**Problem statement:** Will you echo every line of the items below word for word, leaving nothing out and changing nothing?

**Given data:**
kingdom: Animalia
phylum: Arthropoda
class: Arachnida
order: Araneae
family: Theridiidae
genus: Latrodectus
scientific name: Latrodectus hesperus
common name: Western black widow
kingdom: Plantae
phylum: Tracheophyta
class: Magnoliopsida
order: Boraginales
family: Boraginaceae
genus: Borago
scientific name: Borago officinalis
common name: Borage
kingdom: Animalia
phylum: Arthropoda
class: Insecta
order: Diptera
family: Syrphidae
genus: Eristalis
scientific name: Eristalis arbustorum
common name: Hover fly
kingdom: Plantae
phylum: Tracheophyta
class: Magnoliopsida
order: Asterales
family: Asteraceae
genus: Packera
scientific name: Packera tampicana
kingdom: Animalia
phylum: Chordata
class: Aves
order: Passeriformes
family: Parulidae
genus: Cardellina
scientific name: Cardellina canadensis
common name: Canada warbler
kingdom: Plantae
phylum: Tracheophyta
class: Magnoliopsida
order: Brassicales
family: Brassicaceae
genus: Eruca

**Complete output:**
kingdom: Animalia
phylum: Arthropoda
class: Arachnida
order: Araneae
family: Theridiidae
genus: Latrodectus
scientific name: Latrodectus hesperus
common name: Western black widow
kingdom: Plantae
phylum: Tracheophyta
class: Magnoliopsida
order: Boraginales
family: Boraginaceae
genus: Borago
scientific name: Borago officinalis
common name: Borage
kingdom: Animalia
phylum: Arthropoda
class: Insecta
order: Diptera
family: Syrphidae
genus: Eristalis
scientific name: Eristalis arbustorum
common name: Hover fly
kingdom: Plantae
phylum: Tracheophyta
class: Magnoliopsida
order: Asterales
family: Asteraceae
genus: Packera
scientific name: Packera tampicana
kingdom: Animalia
phylum: Chordata
class: Aves
order: Passeriformes
family: Parulidae
genus: Cardellina
scientific name: Cardellina canadensis
common name: Canada warbler
kingdom: Plantae
phylum: Tracheophyta
class: Magnoliopsida
order: Brassicales
family: Brassicaceae
genus: Eruca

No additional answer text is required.